--- Document text ---

To start on a lighter note, as it’s conference season I’ve been thinking about the art of presenting a paper or more generally speaking to a law audience.

What sparked my thinking about this was the outstanding keynote speech that Professor Frank Partnoy gave at the National Business Law Scholars Conference that we hosted last week at Loyola LA. Professor Kristin Johnson gave a wonderful introduction, noting Frank’s rock star status with examples of great things he has done in the media, briefly remarking on some of his key works, and thanking Frank for his mentorship over the years. It had all the ingredients of a great speaker introduction…it gave concrete examples, it was warm and connected the people in the room, and it built a feeling of anticipation. Then Frank started his keynote and it was clear that it was something special, thoughtfully planned for the audience, and that he is simply a terrific speaker.

So this got me thinking…what are great speakers doing?

Well, first, a terrific topic is always a great start, of course. In his keynote, Frank Partnoy spoke to the group of 80+ business law professors about who is our audience when we write and what are our motivations. He used a framework for his discussion from George Orwell’s essay, “Why I Write.” (Orwell identified 4 reasons why a writer writes: 1. Sheer egoism; 2. Aesthetic enthusiasm for beauty in the world or the beauty of language; 3. Historical impulse: to see things as they are and to set it out for posterity; and 4. Political purpose: a desire to change the world. Orwell said, “They exist in different degrees in every writer, and in any one writer the proportions will vary from time to time, according to the atmosphere in which he is living.”) This struck me as a wonderful choice of topic because it gave some interesting food for thought for the entire audience, at various career stages. I don’t think a tailored topic is required, though. I remember seeing a faculty workshop talk once about services like Mechanical Turk. I went into that talk not even knowing what the topic was and I left feeling really interested in the social and legal implications.

--- Dataset content ---

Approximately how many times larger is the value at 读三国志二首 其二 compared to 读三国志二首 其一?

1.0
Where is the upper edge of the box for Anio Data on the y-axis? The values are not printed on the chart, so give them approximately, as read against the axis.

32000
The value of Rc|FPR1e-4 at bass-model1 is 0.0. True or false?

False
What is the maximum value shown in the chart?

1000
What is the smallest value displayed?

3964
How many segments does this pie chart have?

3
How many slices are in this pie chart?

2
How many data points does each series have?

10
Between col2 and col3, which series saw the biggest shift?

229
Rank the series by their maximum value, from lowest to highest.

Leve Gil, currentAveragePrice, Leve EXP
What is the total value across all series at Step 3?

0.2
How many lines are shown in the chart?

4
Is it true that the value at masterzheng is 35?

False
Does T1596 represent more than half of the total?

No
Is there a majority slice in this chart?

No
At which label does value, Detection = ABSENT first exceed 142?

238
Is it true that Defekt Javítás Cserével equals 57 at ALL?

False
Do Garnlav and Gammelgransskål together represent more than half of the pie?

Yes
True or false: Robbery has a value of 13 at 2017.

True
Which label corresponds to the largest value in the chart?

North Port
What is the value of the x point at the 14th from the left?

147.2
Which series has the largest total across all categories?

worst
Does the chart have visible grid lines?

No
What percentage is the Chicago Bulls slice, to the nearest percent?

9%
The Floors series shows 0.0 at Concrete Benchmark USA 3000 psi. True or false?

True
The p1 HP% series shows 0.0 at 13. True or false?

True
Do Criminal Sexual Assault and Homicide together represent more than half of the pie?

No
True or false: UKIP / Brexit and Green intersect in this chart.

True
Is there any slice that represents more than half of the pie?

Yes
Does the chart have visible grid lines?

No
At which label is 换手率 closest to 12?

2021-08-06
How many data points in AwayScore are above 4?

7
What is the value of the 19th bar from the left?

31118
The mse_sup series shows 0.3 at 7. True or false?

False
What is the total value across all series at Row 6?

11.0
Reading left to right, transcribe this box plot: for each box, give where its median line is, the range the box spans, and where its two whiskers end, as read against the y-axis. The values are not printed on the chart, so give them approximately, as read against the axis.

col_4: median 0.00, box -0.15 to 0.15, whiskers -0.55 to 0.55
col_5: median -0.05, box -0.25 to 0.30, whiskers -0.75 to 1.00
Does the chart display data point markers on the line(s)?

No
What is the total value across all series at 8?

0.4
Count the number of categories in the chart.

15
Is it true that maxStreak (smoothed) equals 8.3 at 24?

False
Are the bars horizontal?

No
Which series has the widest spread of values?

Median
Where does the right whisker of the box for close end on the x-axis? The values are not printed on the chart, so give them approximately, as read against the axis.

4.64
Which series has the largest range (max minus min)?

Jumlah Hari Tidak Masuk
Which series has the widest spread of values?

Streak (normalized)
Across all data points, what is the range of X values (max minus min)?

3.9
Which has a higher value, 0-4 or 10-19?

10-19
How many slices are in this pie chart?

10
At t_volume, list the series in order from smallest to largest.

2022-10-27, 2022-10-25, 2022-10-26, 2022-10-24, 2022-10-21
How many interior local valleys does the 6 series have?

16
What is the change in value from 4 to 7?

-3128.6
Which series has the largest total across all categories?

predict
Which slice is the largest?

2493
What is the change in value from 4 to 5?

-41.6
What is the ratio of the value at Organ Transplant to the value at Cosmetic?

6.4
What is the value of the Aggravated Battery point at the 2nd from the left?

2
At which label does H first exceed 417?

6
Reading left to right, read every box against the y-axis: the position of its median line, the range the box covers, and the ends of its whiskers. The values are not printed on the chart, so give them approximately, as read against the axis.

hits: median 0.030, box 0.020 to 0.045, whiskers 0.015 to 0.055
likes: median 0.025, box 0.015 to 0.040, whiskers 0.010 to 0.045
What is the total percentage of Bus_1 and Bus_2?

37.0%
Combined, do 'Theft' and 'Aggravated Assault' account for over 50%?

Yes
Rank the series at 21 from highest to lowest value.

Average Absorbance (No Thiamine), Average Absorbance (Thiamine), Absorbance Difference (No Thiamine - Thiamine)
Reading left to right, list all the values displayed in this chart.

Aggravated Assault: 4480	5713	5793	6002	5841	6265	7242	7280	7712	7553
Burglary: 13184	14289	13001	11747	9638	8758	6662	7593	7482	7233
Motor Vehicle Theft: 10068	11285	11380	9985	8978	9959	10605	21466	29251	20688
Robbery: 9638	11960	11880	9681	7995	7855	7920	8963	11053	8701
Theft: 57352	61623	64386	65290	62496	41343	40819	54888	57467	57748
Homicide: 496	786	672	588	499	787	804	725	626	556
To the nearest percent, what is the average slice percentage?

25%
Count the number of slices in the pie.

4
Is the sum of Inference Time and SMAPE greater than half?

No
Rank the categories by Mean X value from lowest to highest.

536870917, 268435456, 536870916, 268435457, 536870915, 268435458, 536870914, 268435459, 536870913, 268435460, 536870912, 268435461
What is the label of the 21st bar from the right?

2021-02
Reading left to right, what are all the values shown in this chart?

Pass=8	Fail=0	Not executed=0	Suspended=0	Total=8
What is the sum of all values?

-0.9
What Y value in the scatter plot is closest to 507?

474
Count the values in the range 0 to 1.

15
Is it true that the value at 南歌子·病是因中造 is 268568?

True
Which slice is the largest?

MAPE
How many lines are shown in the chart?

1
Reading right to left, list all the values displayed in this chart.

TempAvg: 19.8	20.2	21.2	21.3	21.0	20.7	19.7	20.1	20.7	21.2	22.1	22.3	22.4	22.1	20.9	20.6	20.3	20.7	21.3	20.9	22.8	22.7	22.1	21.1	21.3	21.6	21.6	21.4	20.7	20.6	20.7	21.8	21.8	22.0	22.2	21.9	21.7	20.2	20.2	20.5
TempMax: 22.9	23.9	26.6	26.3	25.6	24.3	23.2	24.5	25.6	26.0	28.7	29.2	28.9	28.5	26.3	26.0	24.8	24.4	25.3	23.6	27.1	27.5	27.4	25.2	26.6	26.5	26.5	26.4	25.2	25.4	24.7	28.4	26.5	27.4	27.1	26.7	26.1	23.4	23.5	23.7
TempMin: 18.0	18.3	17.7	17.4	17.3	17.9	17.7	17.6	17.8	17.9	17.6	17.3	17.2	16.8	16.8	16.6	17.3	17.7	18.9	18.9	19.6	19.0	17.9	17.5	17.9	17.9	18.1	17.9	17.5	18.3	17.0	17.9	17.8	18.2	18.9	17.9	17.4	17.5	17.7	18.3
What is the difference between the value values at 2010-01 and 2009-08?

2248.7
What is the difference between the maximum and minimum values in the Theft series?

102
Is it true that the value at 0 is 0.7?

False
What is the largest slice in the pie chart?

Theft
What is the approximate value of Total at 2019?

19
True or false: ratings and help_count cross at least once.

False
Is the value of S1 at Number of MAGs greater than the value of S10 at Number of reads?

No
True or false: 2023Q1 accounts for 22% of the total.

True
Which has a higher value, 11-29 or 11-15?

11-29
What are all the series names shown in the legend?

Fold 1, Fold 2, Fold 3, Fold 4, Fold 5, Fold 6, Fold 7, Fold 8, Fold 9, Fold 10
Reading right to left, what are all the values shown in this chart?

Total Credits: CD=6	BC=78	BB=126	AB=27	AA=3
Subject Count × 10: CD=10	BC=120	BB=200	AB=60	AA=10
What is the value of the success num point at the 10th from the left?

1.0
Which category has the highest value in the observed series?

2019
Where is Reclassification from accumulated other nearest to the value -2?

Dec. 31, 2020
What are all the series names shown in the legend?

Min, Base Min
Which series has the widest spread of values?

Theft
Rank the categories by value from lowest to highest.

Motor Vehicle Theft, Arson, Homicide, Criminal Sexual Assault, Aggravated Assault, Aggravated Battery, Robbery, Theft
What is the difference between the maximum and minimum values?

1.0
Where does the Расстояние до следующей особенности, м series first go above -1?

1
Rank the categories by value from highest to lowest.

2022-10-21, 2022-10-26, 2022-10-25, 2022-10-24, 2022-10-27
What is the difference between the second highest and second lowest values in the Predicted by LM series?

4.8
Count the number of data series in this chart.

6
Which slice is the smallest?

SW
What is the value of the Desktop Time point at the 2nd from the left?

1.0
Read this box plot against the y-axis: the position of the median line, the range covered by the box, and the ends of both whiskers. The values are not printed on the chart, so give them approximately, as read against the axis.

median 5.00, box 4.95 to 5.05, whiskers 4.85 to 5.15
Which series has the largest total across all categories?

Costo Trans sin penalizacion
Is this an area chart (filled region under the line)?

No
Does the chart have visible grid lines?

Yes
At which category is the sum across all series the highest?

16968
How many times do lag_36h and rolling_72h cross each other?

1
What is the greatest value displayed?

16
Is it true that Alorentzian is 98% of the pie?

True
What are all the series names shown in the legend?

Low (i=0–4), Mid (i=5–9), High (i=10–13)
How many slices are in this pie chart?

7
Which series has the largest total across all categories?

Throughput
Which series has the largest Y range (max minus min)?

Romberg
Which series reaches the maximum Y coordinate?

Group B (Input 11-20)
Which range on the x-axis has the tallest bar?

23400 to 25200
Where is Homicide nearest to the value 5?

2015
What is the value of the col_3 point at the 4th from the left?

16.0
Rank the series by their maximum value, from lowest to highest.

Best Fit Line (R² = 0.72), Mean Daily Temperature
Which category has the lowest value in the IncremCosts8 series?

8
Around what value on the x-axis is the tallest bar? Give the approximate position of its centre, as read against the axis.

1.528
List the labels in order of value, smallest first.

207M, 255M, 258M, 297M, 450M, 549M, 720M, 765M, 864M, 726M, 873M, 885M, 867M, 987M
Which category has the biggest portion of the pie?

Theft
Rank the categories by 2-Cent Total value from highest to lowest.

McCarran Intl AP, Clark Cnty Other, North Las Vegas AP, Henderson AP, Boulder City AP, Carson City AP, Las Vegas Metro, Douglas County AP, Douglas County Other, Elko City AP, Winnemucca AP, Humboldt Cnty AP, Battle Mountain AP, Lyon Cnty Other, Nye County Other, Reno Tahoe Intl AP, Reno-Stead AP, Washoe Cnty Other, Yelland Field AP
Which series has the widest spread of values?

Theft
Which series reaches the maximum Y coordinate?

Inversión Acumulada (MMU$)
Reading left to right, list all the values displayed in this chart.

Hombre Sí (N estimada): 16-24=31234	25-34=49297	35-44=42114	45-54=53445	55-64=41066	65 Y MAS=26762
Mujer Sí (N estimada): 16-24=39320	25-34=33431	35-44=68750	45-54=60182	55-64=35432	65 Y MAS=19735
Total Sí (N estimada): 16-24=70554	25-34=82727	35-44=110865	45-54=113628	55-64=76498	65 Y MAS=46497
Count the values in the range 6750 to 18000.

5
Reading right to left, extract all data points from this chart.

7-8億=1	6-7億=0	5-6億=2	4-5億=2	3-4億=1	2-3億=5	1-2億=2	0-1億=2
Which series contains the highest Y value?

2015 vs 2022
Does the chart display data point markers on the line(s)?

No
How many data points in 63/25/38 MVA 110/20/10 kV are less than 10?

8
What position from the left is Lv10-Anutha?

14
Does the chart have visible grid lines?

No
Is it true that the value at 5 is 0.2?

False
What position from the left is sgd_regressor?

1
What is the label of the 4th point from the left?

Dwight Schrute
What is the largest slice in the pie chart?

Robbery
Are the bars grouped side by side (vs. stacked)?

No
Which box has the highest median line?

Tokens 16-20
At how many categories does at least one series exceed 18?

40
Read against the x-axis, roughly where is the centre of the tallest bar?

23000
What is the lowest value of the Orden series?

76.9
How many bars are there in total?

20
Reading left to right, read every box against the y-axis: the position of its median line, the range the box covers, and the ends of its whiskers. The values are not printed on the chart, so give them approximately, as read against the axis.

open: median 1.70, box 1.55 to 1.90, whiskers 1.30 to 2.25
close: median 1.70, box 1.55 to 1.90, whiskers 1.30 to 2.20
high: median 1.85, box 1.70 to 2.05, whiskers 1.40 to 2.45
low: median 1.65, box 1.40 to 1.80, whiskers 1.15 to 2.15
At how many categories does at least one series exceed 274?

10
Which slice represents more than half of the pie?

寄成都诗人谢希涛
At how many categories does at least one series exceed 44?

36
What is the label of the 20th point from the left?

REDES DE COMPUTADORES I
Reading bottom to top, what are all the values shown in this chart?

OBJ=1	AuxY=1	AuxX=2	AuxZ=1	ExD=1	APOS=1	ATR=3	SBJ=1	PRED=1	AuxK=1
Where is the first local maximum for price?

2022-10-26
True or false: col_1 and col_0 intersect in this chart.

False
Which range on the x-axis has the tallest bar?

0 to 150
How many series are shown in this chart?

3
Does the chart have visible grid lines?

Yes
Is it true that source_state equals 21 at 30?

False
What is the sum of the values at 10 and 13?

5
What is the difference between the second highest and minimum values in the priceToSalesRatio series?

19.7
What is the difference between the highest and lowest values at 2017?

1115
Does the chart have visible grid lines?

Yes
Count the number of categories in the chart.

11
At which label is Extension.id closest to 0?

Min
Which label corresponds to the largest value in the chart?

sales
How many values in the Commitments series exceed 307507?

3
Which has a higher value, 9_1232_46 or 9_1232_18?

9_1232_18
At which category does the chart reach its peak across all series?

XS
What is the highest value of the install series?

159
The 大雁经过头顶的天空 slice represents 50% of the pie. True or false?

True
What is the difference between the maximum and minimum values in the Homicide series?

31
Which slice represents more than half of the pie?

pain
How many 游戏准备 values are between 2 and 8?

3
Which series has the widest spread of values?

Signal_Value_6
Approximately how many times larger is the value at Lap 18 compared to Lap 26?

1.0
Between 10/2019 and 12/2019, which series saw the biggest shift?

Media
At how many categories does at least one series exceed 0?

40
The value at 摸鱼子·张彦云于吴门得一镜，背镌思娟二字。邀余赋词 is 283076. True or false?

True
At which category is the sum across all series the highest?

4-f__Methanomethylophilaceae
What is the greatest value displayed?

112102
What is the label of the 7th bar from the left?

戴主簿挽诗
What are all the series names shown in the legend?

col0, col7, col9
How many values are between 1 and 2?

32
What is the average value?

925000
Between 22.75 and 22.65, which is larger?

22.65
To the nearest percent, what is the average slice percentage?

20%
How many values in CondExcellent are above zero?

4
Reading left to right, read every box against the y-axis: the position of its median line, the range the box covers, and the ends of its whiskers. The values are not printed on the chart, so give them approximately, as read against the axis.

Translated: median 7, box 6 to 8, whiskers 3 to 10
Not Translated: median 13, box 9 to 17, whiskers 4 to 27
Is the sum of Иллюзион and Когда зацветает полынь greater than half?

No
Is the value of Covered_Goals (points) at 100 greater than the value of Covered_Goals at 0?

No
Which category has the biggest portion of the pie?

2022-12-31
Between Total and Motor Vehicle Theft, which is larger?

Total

---

→ **Problems and tasks**:
1. In the post about speaking to a law audience, where was the National Business Law Scholars Conference hosted?
2. Carry on the post about speaking to a law audience from the point where it stops.

→ **Answers for the tasks**:
1. At Loyola LA.

2.
Second, there’s the matter of style… here’s where some of the magic seems to happen. Some people just seem charming and well spoken, or funny or captivating. I recently read a great book about effective communication that I’ve found helpful for some teaching ideas and I think it’s relevant here too – Made to Stick: Why Some Ideas Survive and Others Die, by Chip Heath & Dan Heath. The authors are brothers – Chip Heath is a Stanford Business School professor and Dan Heath is a senior fellow at Duke’s CASE center which supports social entrepreneurs. The book argues that the following principles can help make your ideas stick:

  • Simplicity (the authors talk about this principle as finding the core of an idea)
  • Unexpectedness (including a small element of surprise or breaking a pattern to get your audience to pay attention)
  • Concreteness (how many times have you sat in a talk where someone in the Q&A asks for a concrete example if the speaker didn’t already provide one?)
  • Credibility (this reminds me a bit of Aristotle’s idea of ethos)
  • Emotions (the authors talk about this as making your audience care… I think you could more broadly understand this as the answer to the “so what” question)
  • Stories (we’re human and absorb ideas and information well in story form)

Fun summer reading.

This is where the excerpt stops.